I need to include two (or more) separate classifiers into my model. For simplicity, imagine I'm classifying text into these categories:
A. Is this document in English? [Binary, mutually exclusive] Classes: Yes, No
B. What animal is this document about? [Multi-label, non-mutually exclusive] Classes: Dogs, Cats, Squirrels
I assume I need to chain together two training sessions, something like this:
Is that the right idea? Also, how will I access my predictions afterwards? After all, I think spaCy's Doc.cats is a single-level dictionary. Will it include all labels in the one place, e.g. {'Dog':0.1,'Cat':0.9,'Squirrel':0.0,'English':0.98}
Yes, you'll probably want to do this as separate training sessions. At runtime there are a few approaches. If you're working with batched data, you might find it easier to just run the first model and save out the results which are predicted to be of the class you're interested in. That way you can just run the second model on that dataset. This makes things a bit easier, because you can work on the two problems separately.

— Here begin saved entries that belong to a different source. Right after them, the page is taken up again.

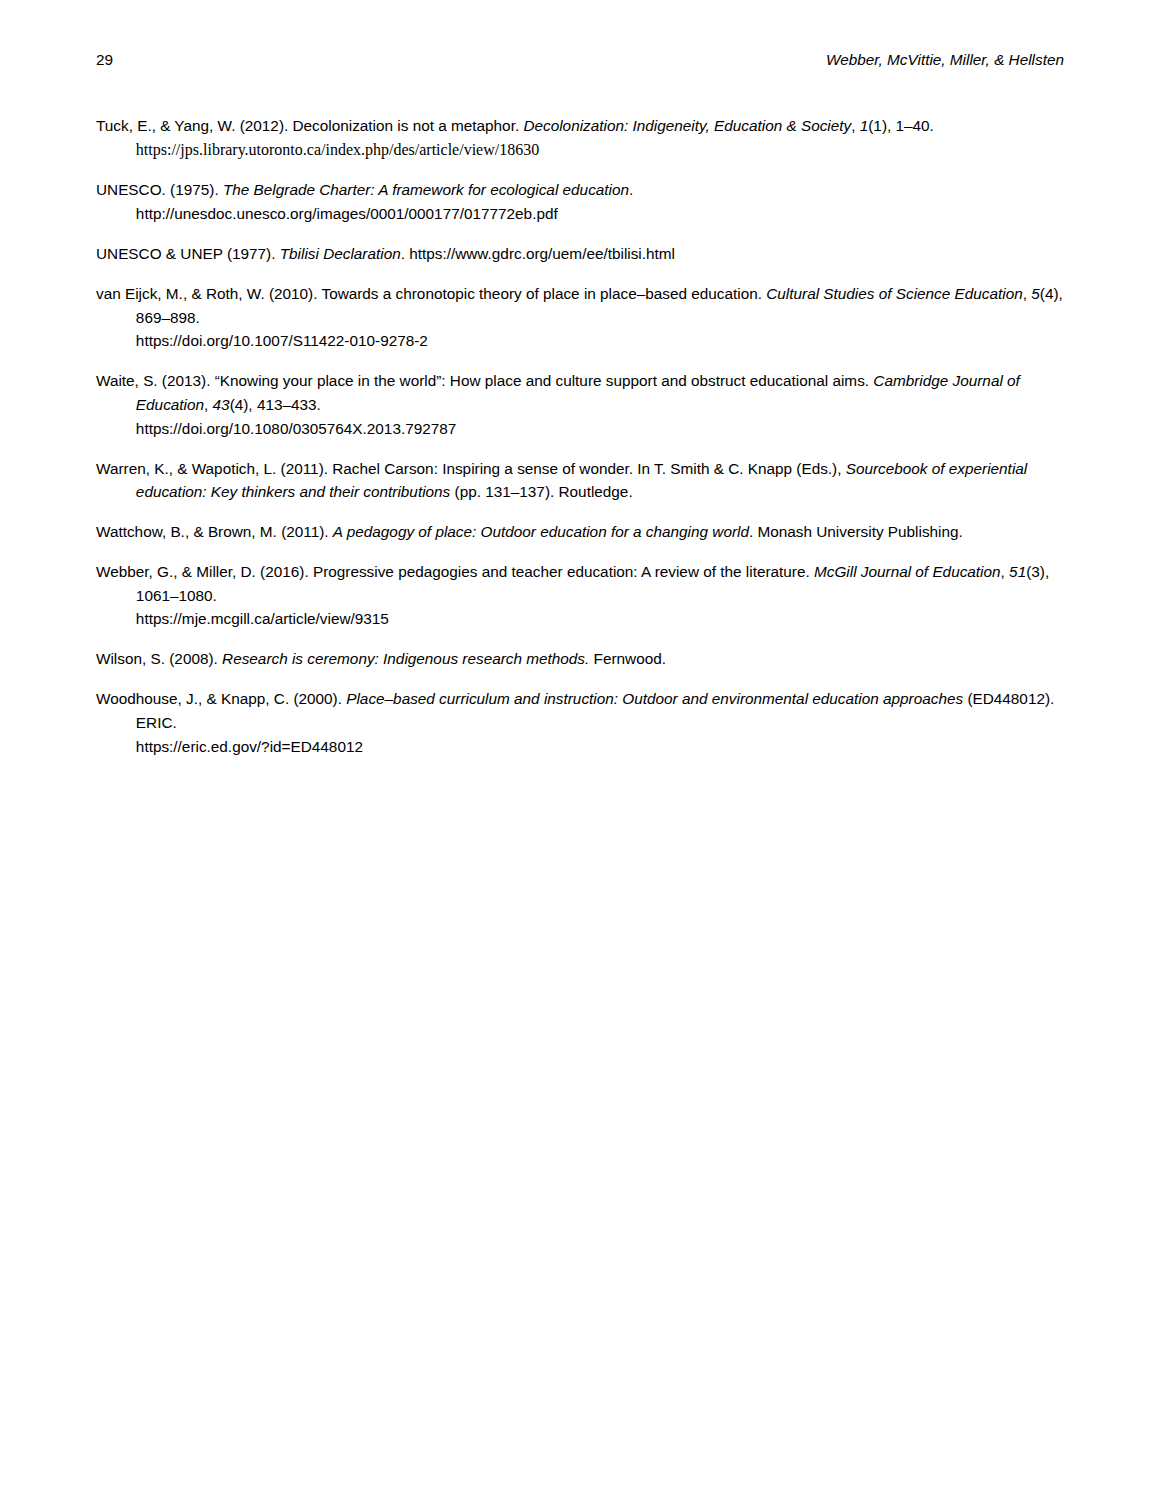29 Webber, McVittie, Miller, & Hellsten
Tuck, E., & Yang, W. (2012). Decolonization is not a metaphor. Decolonization: Indigeneity, Education & Society, 1(1), 1–40. https://jps.library.utoronto.ca/index.php/des/article/view/18630
UNESCO. (1975). The Belgrade Charter: A framework for ecological education. http://unesdoc.unesco.org/images/0001/000177/017772eb.pdf
UNESCO & UNEP (1977). Tbilisi Declaration. https://www.gdrc.org/uem/ee/tbilisi.html
van Eijck, M., & Roth, W. (2010). Towards a chronotopic theory of place in place–based education. Cultural Studies of Science Education, 5(4), 869–898. https://doi.org/10.1007/S11422-010-9278-2
Waite, S. (2013). “Knowing your place in the world”: How place and culture support and obstruct educational aims. Cambridge Journal of Education, 43(4), 413–433. https://doi.org/10.1080/0305764X.2013.792787
Warren, K., & Wapotich, L. (2011). Rachel Carson: Inspiring a sense of wonder. In T. Smith & C. Knapp (Eds.), Sourcebook of experiential education: Key thinkers and their contributions (pp. 131–137). Routledge.
Wattchow, B., & Brown, M. (2011). A pedagogy of place: Outdoor education for a changing world. Monash University Publishing.
Webber, G., & Miller, D. (2016). Progressive pedagogies and teacher education: A review of the literature. McGill Journal of Education, 51(3), 1061–1080. https://mje.mcgill.ca/article/view/9315
Wilson, S. (2008). Research is ceremony: Indigenous research methods. Fernwood.
Woodhouse, J., & Knapp, C. (2000). Place–based curriculum and instruction: Outdoor and environmental education approaches (ED448012). ERIC. https://eric.ed.gov/?id=ED448012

You can also have a single spaCy pipeline that includes both text classifiers, but the built-in support is a bit rougher. For instance, you can't easily train the pipeline in one step using spacy train -- you have to train the components separately and then put them together. The situation with the cats variable is similar. You could save out the previous categories into another variable, or just name the cats something like en_Dog to reflect the combination of categories.
Finally, another option worth mentioning is doing both problems jointly. I think the pipelined approach probably makes more sense, but the joint approach is worth at least thinking about, because it makes a couple of these operational questions simpler.
Excuse me for 'highjacking" this thread but I'm doing something similar.
Before reading this, I was merging my annotated datasets into one dataset and doing the batch training on this.
But I am wondering if this - doing batch train on categoryA / datasetA and then doing batch train of categoryB / datasetB on top of the output model of the first batch train, is not a better idea.
My thought for example is on how it splits the dataset in training/test sets. Is the batch train splitting 80/20% over each label, or only over the entire dataset which would result in some labels not showing up in the test dataset and even possibly, some labels not showing in the training at all!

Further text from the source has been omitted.